A computer algorithm can efficiently find genetic mutations that work together to drive cancer as well as other important genetic clues that researchers might someday use to develop new treatments for a variety of cancers.
Reporting in the journal Frontiers in Bioinformatics, a Washington State University-led team used a novel network computer model to find co-occurring mutations as well as other similarities among DNA sequence elements across several types of cancer. The model allows for easier searches for patterns in huge seas of cancer genetic data.
“This is a study not of one particular cancer, where you dive in and try to understand it, but rather of many cancers together, looking for patterns and things that could someday be used for drug discovery,” said corresponding author Assefaw Gebremedhin, associate professor in the WSU School of Electrical Engineering and Computer Science.
Cancer tends to be talked about as one disease, but it’s really a spectrum of diseases where different driver mutations dictate the disease’s progression and prognosis, said co-author and University of Vermont molecular genetics researcher Steven Roberts. A better understanding of how common the different mutations and driver genes are across different types of cancer could help to prioritize possible targets for treatment. But cancer researchers have been stymied in their search for clues by the huge amount of computation required to study long genetic sequences and a large number of mutations.
“We couldn’t really look at all of the sequences because the computational space would be too large,” said Roberts. “If you try to take all the genomic data together and analyze all of it, the mathematical problem scales exponentially, and you just overwhelm the system.”
The network model developed by the WSU team, which is called DiWANN, is sparser and more efficient than existing network models without losing key structural components.
“This model gets to the minimal way to represent things without losing information,” said Gebremedhin. “Our model tries to understand relationships between sequences in a more effective way, and by effective, I mean they can be computed quickly. With this minimal representation of the network, you can get more information and make computation scalable.”
Since developing their DiWANN model five years ago, the researchers have used it to look at the geographic distribution of tick-borne diseases as well as the spread of COVID-19 during the pandemic.
In this work, the researchers added a data reduction step to further reduce the amount of required computation and a second computer model to gain further insights into co-occurring genes. WSU computer science Ph.D. student Shruti Patil led this effort and is the first author of the study.
The researchers found evidence in their work, for instance, that two mutations in pancreatic cancer nearly always show up together — something that had only been suspected. One of the mutations, tumor protein 53, suppresses tumor growth while the other, known as KRAS, is a driver of proliferation.

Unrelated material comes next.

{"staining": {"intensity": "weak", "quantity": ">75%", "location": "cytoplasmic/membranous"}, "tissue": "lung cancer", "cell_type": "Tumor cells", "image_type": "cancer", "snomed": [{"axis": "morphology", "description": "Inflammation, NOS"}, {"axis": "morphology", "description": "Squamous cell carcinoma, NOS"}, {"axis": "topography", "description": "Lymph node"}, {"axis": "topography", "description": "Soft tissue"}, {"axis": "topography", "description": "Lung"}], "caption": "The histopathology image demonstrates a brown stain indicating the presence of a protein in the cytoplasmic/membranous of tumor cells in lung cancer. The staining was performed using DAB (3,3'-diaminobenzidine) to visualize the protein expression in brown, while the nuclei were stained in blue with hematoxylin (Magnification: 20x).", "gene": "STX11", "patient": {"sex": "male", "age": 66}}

The researchers identified cancer types that are closely connected to each other and that could perhaps be susceptible to common drug treatments. Some cancers were homogenous, meaning they all had similar mutations that lead to cancer, whereas other types of cancers had a huge variety of different mutations.
“Some of the certain cancer types are very, very homogenous, and their driver mutations were almost always the same, but then you get some other cancer types where it’s all over the map,” said Roberts. “Those are the ones, based on our predictions, that are probably going to be the hardest to treat.”
Because it provides sparse information, the WSU network model allows the researchers to expand the number of tumors that they can study.
“This increases our power to actually detect novel interactions and novel aspects of how these tumors behave,” said Roberts. “If we can actually screen through large data sets, it’s a much faster way to go about it.”
The researchers are now working to develop a web-based tool for public health experts, so that researchers in health can more easily use the model to study complex questions in cancer and other diseases. The work was supported by the National Science Foundation and the National Cancer Institute.